Marx­ists re­gard re­li­gion as serv­ing the needs of those groups dom­i­nant in the econ­omy. Re­li­gion acts as a con­ser­va­tive force in the so­ci­ety by mak­ing le­git­i­mate the val­ues that the cap­i­tal­ist ma­chin­ery needs to con­tinue to ac­cu­mu­late prof­its. While we un­der­stand the world view held on re­li­gion, Marx­ists chal­lenge us to re­flect on our ori­en­ta­tion to re­li­gion and de­cide to what ex­tent it is pre­serv­ing the sta­tus quo or about per­sonal sal­va­tion and em­pow­er­ment.


The Caribbean has a va­ri­ety of re­li­gions with Chris­tian­ity be­ing the most dom­i­nant.

There are es­tab­lished churches: Angli­can, Catholic, Bap­tist, Pres­by­te­rian, etc.

There are those churches that are syn­cretic in na­ture. These churches are a mix of Euro­pean and African prac­tices to cre­ate new forms of wor­ship. Ex­am­ples of these are the Shouter Bap­tists of Trinidad, New Tes­ta­ment Church of God, Re­vival­ists, etc.

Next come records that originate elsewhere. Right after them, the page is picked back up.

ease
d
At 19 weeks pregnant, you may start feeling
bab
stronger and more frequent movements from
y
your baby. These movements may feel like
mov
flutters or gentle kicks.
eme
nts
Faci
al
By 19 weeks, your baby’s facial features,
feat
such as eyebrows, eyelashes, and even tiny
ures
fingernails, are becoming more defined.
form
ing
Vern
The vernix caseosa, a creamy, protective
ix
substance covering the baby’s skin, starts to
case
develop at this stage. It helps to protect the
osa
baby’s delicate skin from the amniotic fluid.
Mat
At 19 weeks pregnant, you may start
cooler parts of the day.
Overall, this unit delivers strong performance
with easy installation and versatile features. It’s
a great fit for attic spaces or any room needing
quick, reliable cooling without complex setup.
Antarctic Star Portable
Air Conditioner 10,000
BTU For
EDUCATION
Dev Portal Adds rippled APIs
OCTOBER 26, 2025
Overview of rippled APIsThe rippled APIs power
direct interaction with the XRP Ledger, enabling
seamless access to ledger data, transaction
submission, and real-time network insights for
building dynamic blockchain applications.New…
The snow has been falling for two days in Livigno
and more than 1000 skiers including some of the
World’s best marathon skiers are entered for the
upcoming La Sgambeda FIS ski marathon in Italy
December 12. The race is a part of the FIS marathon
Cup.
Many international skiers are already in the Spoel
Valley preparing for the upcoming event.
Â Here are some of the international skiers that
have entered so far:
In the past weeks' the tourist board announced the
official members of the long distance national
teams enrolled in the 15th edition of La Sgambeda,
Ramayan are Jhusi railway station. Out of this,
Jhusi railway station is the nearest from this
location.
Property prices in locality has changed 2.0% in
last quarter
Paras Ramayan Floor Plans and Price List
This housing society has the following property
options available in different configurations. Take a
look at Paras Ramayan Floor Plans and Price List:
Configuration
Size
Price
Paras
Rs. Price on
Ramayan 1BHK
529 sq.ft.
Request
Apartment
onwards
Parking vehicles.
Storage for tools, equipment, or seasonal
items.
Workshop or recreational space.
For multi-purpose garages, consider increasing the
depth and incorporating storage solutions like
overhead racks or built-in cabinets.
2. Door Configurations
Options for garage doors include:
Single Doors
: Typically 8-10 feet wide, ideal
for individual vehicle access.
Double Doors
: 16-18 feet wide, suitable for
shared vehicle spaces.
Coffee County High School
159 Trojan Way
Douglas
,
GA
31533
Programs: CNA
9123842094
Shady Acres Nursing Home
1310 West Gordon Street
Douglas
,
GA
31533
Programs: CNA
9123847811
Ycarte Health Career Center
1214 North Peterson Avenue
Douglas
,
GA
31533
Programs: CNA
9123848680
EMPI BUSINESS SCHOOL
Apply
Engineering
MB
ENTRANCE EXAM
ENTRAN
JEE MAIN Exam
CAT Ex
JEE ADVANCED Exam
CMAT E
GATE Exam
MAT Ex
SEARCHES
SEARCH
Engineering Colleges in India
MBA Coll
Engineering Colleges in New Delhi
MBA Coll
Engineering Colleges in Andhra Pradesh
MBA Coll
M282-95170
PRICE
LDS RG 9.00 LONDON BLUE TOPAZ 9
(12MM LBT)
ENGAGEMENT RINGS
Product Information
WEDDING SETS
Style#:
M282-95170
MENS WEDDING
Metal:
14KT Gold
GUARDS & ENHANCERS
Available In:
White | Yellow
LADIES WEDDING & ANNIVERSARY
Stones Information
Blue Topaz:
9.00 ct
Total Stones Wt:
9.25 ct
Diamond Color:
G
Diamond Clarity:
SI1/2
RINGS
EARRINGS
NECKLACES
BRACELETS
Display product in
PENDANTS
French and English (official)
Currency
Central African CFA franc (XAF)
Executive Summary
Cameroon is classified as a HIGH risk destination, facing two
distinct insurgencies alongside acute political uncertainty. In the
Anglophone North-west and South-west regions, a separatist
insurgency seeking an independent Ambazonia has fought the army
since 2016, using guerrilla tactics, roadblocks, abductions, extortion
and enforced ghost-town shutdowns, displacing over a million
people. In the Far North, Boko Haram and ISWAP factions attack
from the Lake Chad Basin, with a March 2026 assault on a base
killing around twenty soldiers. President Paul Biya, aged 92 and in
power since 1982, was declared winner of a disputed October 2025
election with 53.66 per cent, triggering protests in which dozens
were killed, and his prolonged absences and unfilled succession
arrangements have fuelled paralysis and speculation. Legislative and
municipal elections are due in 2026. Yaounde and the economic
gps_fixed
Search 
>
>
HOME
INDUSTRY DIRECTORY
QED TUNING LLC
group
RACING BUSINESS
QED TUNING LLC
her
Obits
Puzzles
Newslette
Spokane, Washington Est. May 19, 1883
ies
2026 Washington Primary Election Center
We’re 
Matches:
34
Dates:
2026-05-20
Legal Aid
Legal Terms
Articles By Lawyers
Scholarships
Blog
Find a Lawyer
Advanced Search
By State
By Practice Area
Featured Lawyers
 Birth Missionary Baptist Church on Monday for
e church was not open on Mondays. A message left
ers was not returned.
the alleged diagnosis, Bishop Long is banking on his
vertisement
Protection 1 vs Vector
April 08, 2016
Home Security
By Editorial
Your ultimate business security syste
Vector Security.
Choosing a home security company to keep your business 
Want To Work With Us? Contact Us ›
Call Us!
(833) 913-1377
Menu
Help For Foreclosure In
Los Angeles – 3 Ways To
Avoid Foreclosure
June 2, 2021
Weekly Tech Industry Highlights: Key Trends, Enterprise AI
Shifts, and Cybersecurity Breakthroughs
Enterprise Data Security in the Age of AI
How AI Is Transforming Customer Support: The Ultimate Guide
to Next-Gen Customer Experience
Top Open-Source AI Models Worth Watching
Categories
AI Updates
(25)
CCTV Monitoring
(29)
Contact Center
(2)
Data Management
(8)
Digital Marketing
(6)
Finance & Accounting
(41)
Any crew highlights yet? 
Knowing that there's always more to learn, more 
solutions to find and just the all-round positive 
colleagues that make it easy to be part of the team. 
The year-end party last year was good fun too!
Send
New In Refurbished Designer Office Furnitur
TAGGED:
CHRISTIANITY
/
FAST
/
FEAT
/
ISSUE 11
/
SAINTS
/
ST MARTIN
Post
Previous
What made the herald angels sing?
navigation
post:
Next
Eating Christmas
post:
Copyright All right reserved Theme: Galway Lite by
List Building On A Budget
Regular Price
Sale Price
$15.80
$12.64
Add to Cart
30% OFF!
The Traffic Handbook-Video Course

Syn­cretism of re­li­gious forms in the Caribbean dis­plays el­e­ments of re­sis­tance, in­de­pen­dence and a deep ap­pre­ci­a­tion of the divine. Syn­cretic re­li­gions, there­fore, help to com­fort the wor­ship­per and op­pose main­stream val­ues, thus seek­ing to un­der­mine the sta­tus quo. How­ever, these re­li­gions do not have a ma­jor­ity fol­low­ing yet. Their value sys­tems are not dom­i­nant in the so­cial in­sti­tu­tion of re­li­gion. Over­all, the func­tion­al­ist ideas of re­li­gion, and how it im­pacts our lives, tend to dom­i­nate. Many forms of syn­cretic re­li­gions in the Caribbean at­test to the de­sire of Caribbean peo­ple to not only fash­ion be­liefs and wor­ship so that they can find so­lace and com­fort but, in so do­ing, to re­sist tra­di­tional in­sti­tu­tional val­ues


Re­li­gion im­pacts our lives as a con­ser­va­tive force as­so­ci­ated largely with pos­i­tive val­ues. More­over, Chris­tian re­li­gion is le­git­imized by the val­ues in the so­cial in­sti­tu­tion of re­li­gion more than any other form of wor­ship. Chris­tian wor­ship, then, has his­tor­i­cally been as­so­ci­ated with pre­serv­ing the so­cial life per the norms and cus­toms of Euro­pean and Caribbean peo­ple who have ac­cepted those val­ues. Marx­ists, on the other hand, choose to dis­rupt the pos­i­tive mes­sages as­so­ci­ated with re­li­gion. They be­lieve re­li­gion has “hood­winked” the masses into be­liev­ing that they can find peace and com­fort through wor­ship. Syn­cretism of re­li­gious forms in the Caribbean dis­plays el­e­ments of re­sis­tance, in­de­pen­dence and a deep ap­pre­ci­a­tion of the divine.